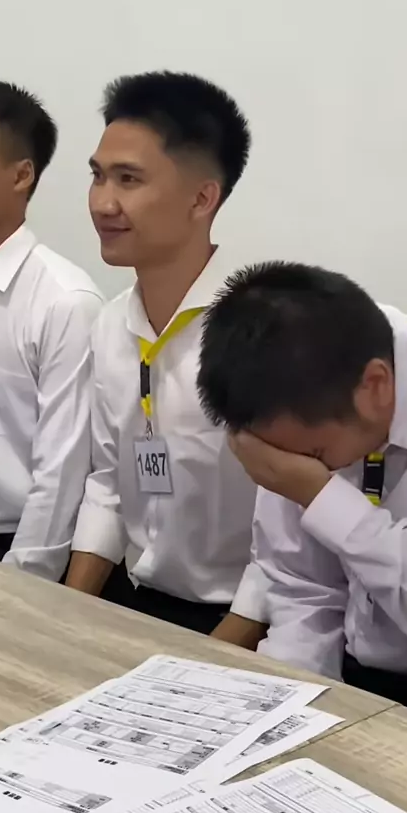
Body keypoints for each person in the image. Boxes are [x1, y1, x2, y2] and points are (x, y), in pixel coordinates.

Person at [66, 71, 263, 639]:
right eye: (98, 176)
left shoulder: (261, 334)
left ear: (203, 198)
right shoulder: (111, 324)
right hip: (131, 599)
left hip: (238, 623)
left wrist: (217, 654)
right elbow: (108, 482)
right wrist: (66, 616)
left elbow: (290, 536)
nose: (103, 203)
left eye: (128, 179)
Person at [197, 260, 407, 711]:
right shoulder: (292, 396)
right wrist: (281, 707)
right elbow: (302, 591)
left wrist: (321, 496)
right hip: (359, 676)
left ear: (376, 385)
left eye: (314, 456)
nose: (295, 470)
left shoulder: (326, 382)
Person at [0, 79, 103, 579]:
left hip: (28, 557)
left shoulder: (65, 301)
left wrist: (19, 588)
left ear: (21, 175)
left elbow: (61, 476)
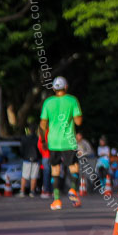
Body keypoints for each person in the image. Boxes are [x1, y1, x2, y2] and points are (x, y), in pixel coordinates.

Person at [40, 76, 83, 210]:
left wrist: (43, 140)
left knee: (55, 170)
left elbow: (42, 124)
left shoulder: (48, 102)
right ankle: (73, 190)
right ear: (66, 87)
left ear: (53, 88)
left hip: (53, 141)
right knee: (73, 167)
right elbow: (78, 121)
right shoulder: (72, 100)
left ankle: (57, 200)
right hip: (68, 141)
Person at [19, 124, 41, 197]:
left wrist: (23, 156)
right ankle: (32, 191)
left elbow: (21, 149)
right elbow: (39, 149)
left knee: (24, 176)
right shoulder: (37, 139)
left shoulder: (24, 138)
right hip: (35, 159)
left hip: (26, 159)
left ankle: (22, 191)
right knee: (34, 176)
+ + + + +
• **TO DO**: Return each line of the preceding material in which "knee" can be found.

• **THE ANSWER**:
left knee: (55, 170)
right knee: (73, 167)
left knee: (24, 176)
right knee: (34, 176)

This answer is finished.